> **WORK ORDER**: Write out the lines below word for word, leaving out the pictures.

Data for understanding charts:
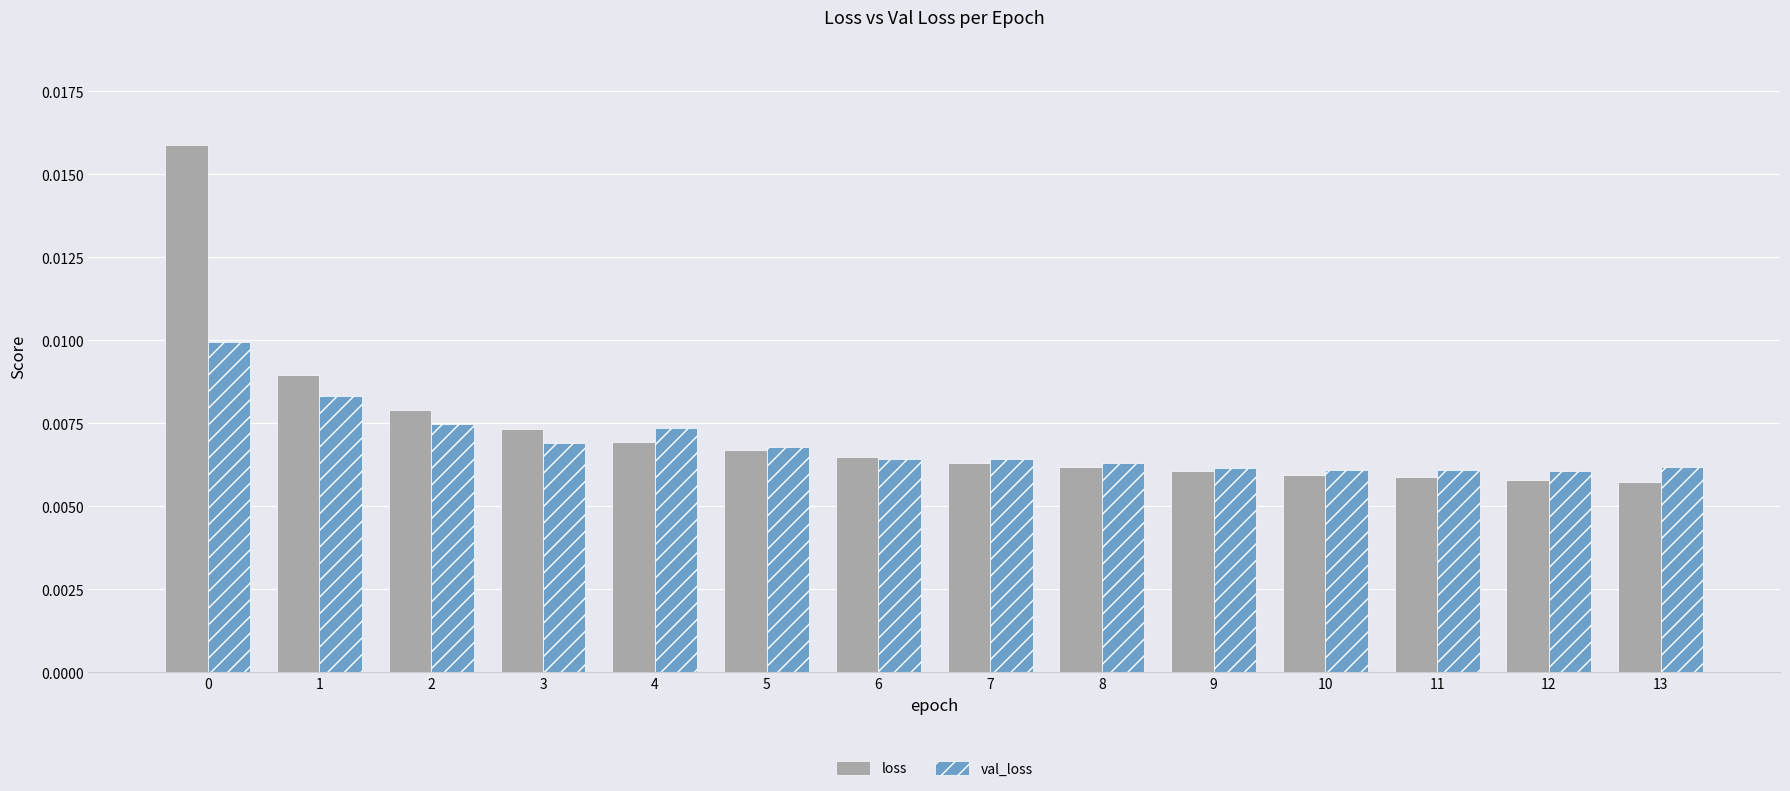

At how many categories does at least one series exceed 0?

14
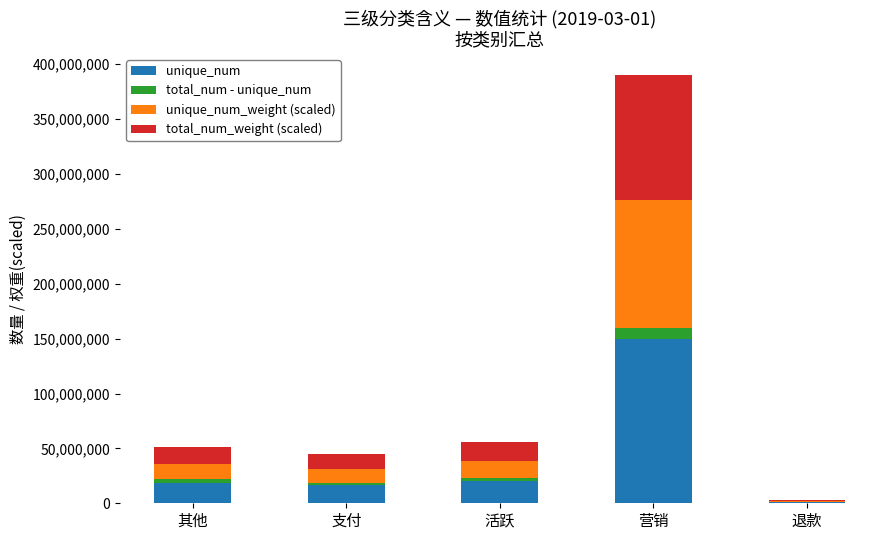

At which category is the sum across all series the highest?

营销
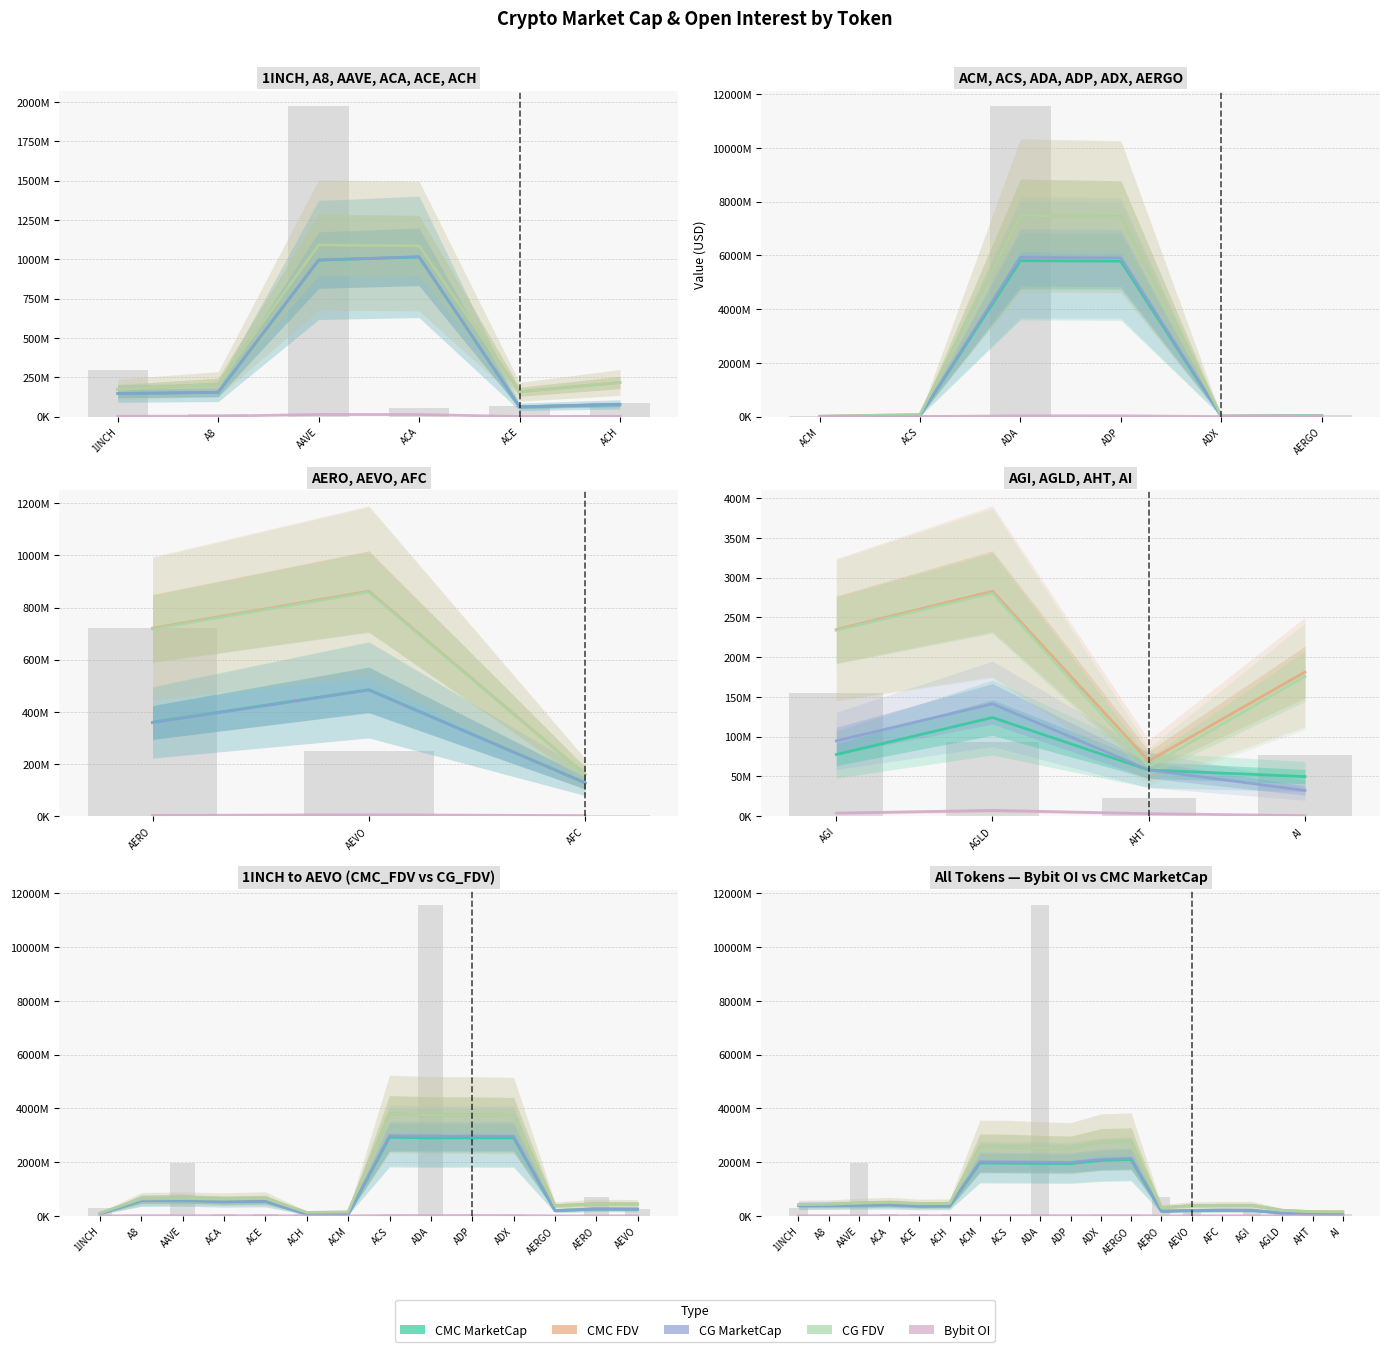

At which label does CMC_FDV reach its peak?

ADA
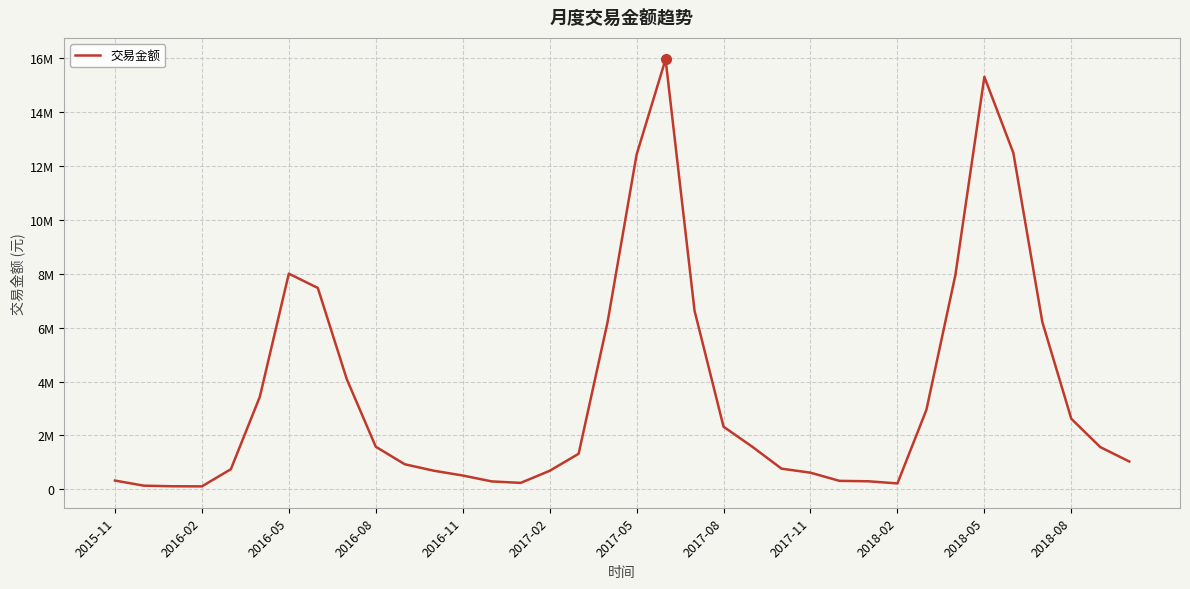

Is this an area chart (filled region under the line)?

No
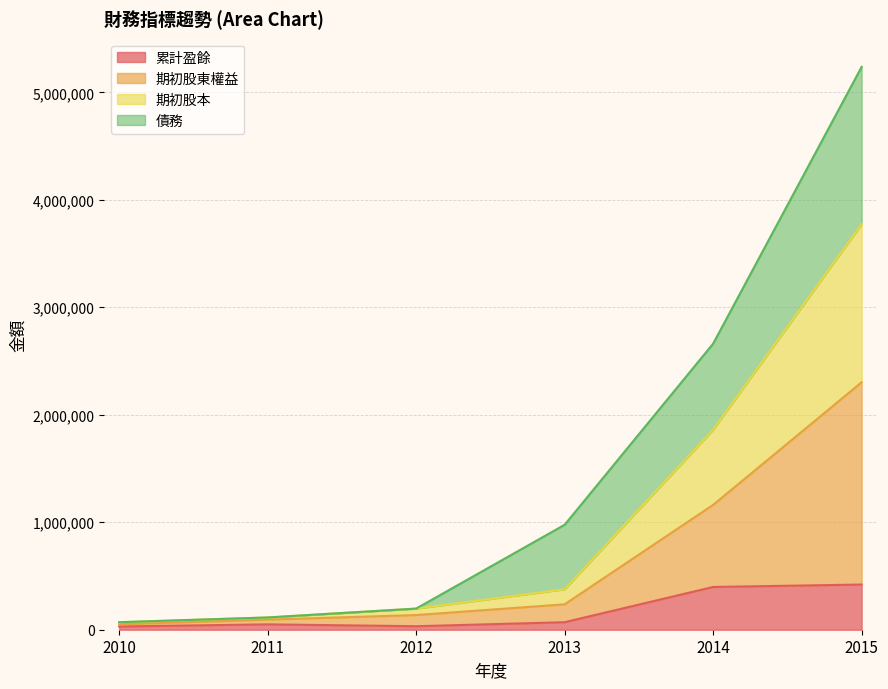

The 期初股本 series shows 94052 at 2011. True or false?

True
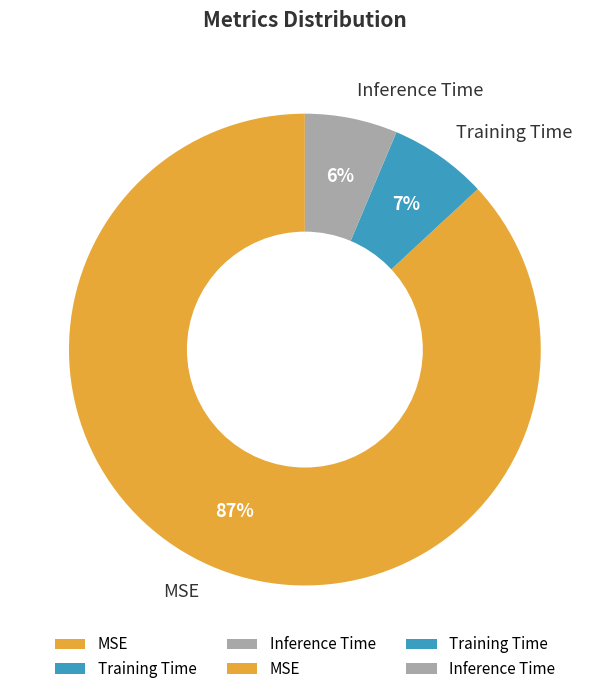

How many segments does this pie chart have?

3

> **WRITTEN RESPONSE**:
At how many categories does at least one series exceed 0?

14

At which category is the sum across all series the highest?

营销

At which label does CMC_FDV reach its peak?

ADA

Is this an area chart (filled region under the line)?

No

The 期初股本 series shows 94052 at 2011. True or false?

True

How many segments does this pie chart have?

3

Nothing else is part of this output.